Blog | Monday, October 7, 2013

QD: News Every Day--High-dose statins reduced gum inflammation in heart disease patients


Statins reduced inflammation associated with gum disease, suggesting that alleviating gum disease may also reduce inflammation in the arteries, a study found.

Researchers conducted a double-blind, randomized study among patients with heart disease or at risk for it, recruited from 10 U.S. centers to take either 10 mg or 80 mg atorvastatin daily for 12 weeks and undergo PET/CT scans at baseline, 4 and 12 weeks.

Results appeared online Oct. 2 in the Journal of the American College of Cardiology. The study was funded by Merck and company employees participated in the study.

The 59 patients included in the final analysis showed a significant reduction in gum inflammation after as few as four weeks of treatment with the high-dose statin, and improvement in gum inflammation tracked closely with improvement in atherosclerotic disease.

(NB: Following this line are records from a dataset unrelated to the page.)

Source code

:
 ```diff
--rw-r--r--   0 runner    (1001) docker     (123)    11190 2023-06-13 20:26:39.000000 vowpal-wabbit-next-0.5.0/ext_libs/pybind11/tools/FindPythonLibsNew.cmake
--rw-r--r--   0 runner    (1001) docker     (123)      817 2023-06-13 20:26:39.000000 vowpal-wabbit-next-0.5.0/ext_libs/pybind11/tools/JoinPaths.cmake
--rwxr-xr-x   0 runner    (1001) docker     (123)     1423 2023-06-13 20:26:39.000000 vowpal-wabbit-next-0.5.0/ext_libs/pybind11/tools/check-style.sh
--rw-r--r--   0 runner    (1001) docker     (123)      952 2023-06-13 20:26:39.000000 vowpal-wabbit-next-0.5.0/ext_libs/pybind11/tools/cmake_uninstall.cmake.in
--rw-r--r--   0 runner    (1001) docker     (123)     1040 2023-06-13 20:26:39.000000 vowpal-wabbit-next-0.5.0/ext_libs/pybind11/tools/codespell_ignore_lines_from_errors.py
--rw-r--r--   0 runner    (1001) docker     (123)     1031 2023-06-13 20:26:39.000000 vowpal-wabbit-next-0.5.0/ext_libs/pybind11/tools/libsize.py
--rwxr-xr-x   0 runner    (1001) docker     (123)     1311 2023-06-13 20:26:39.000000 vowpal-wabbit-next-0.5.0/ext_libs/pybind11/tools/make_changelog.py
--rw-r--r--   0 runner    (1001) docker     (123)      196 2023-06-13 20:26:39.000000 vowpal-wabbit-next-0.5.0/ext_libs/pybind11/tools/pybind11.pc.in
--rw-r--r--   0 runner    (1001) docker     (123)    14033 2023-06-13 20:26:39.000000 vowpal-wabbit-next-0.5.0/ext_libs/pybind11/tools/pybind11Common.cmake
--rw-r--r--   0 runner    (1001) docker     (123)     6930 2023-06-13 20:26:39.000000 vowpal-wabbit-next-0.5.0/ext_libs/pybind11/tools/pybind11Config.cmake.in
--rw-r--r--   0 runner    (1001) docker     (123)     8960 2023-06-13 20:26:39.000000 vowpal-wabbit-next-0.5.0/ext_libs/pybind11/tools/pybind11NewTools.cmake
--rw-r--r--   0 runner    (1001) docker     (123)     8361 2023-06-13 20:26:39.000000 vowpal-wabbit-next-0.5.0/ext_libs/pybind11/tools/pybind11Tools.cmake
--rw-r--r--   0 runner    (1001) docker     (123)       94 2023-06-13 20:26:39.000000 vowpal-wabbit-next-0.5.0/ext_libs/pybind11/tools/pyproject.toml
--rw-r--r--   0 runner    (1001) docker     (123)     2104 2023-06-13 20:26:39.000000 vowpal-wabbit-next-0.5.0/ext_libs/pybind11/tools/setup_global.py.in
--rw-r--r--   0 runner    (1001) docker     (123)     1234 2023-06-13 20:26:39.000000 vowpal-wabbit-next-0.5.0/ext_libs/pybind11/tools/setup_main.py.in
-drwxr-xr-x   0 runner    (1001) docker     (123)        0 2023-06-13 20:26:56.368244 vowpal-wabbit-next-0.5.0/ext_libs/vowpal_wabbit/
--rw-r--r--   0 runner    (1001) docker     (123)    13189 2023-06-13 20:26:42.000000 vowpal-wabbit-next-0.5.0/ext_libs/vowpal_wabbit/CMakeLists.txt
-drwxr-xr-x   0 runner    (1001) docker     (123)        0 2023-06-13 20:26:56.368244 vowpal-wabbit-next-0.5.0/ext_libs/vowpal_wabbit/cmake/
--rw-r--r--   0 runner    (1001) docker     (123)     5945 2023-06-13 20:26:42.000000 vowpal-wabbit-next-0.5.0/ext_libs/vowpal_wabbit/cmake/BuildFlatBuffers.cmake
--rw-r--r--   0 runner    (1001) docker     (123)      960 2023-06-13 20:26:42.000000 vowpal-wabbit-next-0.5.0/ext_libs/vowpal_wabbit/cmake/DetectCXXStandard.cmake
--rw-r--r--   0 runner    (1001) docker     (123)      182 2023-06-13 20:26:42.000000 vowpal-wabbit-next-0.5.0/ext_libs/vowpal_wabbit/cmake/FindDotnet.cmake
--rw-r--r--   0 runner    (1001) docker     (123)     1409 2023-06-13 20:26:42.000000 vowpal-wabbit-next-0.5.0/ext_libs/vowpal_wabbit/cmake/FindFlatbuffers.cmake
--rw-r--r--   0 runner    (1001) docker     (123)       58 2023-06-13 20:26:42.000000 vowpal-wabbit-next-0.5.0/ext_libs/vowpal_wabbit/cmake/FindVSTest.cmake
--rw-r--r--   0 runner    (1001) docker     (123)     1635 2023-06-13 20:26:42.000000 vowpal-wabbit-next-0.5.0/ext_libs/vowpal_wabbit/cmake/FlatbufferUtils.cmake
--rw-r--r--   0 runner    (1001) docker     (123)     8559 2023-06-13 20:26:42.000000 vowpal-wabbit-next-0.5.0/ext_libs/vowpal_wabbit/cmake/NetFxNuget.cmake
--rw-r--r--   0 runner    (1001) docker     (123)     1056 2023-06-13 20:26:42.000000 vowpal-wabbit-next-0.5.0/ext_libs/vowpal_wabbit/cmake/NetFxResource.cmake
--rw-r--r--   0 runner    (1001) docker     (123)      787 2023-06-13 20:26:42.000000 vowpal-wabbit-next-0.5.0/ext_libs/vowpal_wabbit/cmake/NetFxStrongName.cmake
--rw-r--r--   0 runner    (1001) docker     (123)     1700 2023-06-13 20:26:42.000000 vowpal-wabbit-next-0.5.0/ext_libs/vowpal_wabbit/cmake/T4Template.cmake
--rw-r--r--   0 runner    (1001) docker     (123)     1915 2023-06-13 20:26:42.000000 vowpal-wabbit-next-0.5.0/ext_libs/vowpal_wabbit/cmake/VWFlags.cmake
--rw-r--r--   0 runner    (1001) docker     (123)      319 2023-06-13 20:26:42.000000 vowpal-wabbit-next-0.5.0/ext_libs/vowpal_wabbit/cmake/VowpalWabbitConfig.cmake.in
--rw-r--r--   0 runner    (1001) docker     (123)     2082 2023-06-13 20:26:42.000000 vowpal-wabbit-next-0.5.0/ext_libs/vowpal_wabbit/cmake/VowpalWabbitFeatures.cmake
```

PET scans recorded a normal distribution of uptake of the contrast medium in both statin treatment groups at baseline, week 4 and 12, and there was a significant reduction in periodontal contrast medium uptake with high vs. low dose atorvastatin at 12 weeks. The impact of high-dose atorvastatin on periodontal activity remained significant after adjusting for age and gender, diabetes mellitus and smoking, and prior coronary artery disease and baseline HDL, LDL and CRP levels.

The effect of high-dose statin was more notable in subjects with imaging evidence of periodontal disease at baseline and the difference in changes in periodontal disease between treatment groups was significant starting at 4 weeks.

The authors speculated that statins may exert an additional pleiotropic effect of reducing non-arterial inflammation, such as inflamed tissues such as the periodontium, although authors noted that statins may affect both periodontal and arterial inflammation independently without a link between these two tissues. Patients with heart disease and stroke should inform their physicians about any significant gum disease and should be particularly careful to follow existing guidelines for tending to gum disease, the authors noted.

An accompanying editorial noted three potential mechanisms of action for statins, beyond their role in lowering cholesterol: lowering all apolipoprotein B-containing lipoproteins (including remnants) to lowering lipid build-up in blood vessels; reducing systemic subclinical inflammation; and changing the characteristics of early atherosclerotic plaque, including delipidation, regression, reducing plaque-level inflammation, and plaque stabilization.

The editorialists wrote, “The question of who should be treated with statins over what time course is one of the most hotly debated in modern medicine. While statins certainly reduce atherogenic lipoproteins (Paradigm #1), the 2 reports from this intriguing … feasibility study suggest that high-dose statins also reduce extraarterial inflammation (Paradigm #2) and inflammation within atherosclerotic plaque (Paradigm #3). Ultimately, we hypothesize that relative importance of statin’s actions—within the framework of our proposed paradigms—may be population dependent.”